Freud’s favourite haunt, the Cafe Landtmann, still stands on the Ring, the renowned boulevard which surrounds the city’s historic Innere Stadt.
Trotsky and Hitler frequented Cafe Central, just a few minutes’ stroll away, where cakes, newspapers, chess and, above all, talk, were the patrons’ passions.
“Part of what made the cafes so important was that ‘everyone’ went,” says MacNamee. “So there was a cross-fertilisation across disciplines and interests, in fact boundaries that later became so rigid in western thought were very fluid.”
Beyond that, she adds, “was the surge of energy from the Jewish intelligentsia, and new industrialist class, made possible following their being granted full citizenship rights by Franz Joseph in 1867, and full access to schools and universities.”

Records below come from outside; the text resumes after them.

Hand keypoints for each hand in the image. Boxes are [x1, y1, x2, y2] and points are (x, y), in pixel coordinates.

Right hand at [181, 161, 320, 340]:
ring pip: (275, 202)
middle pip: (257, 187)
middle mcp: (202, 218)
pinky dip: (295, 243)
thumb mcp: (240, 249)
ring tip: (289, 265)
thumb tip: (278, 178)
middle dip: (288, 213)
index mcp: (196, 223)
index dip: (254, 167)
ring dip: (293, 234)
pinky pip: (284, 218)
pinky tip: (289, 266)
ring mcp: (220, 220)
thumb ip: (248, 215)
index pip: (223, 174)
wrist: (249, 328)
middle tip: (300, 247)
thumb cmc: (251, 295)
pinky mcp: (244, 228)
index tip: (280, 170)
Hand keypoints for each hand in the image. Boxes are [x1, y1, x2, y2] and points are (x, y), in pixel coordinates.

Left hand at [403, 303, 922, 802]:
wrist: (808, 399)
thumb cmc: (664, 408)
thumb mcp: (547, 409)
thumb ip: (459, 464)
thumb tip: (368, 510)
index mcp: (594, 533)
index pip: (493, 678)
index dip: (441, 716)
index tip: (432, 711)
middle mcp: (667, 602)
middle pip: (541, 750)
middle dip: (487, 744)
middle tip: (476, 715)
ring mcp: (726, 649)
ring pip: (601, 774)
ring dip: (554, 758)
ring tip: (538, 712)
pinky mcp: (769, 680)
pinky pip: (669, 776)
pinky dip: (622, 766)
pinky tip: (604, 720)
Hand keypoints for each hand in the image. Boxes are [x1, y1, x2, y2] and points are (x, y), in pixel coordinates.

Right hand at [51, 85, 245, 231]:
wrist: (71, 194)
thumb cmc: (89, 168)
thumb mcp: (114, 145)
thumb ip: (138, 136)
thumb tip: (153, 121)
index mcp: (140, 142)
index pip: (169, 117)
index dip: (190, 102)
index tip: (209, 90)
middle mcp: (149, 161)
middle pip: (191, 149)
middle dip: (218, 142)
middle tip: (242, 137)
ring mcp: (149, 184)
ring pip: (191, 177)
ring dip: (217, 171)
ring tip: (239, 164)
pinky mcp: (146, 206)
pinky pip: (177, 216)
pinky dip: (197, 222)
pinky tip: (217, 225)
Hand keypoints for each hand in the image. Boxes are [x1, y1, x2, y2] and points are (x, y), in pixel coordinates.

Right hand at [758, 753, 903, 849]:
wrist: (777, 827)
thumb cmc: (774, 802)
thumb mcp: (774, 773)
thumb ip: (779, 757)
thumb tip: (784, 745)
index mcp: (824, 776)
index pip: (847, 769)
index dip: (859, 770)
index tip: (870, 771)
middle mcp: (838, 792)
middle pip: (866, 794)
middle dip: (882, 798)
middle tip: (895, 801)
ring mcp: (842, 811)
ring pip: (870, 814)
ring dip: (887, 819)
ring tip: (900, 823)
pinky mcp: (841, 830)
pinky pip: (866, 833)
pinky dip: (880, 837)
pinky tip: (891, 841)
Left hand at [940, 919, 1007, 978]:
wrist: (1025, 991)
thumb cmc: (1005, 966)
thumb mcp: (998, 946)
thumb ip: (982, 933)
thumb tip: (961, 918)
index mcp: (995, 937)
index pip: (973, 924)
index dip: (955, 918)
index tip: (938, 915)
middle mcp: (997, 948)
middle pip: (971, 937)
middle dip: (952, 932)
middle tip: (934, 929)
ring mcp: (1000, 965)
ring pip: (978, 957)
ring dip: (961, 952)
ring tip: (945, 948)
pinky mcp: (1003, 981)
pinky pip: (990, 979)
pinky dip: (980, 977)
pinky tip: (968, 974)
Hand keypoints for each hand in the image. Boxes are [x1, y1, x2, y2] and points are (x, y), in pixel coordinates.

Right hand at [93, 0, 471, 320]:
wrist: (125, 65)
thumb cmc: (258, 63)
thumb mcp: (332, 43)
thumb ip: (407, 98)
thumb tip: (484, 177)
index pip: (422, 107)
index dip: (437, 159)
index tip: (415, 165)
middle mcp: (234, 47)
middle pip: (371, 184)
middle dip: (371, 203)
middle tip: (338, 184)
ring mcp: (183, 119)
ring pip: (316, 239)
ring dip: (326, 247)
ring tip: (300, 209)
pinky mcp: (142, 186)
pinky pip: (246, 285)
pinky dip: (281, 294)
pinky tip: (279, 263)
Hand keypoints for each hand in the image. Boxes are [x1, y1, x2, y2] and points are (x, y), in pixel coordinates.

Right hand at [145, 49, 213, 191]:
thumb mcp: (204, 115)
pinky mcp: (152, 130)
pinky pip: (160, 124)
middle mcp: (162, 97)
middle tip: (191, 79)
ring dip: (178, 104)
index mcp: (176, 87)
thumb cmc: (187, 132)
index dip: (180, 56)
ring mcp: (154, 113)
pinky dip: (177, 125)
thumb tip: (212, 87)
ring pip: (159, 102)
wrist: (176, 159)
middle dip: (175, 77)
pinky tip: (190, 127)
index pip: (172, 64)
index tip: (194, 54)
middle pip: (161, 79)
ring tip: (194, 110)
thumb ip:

And, though this was still a largely male-dominated society, a number of women also made an impact.
Alma Mahler, whose composer husband had died in 1911, was also a composer and became the muse and lover of the artist Oskar Kokoschka and the architect Walter Gropius.
Though the city was, and remains, synonymous with music, lavish balls and the waltz, its dark side was especially bleak. Vast numbers of its citizens lived in slums and 1913 saw nearly 1,500 Viennese take their own lives.
No-one knows if Hitler bumped into Trotsky, or Tito met Stalin. But works like Dr Freud Will See You Now, Mr Hitler – a 2007 radio play by Laurence Marks and Maurice Gran – are lively imaginings of such encounters.
The conflagration which erupted the following year destroyed much of Vienna’s intellectual life.
The empire imploded in 1918, while propelling Hitler, Stalin, Trotsky and Tito into careers that would mark world history forever.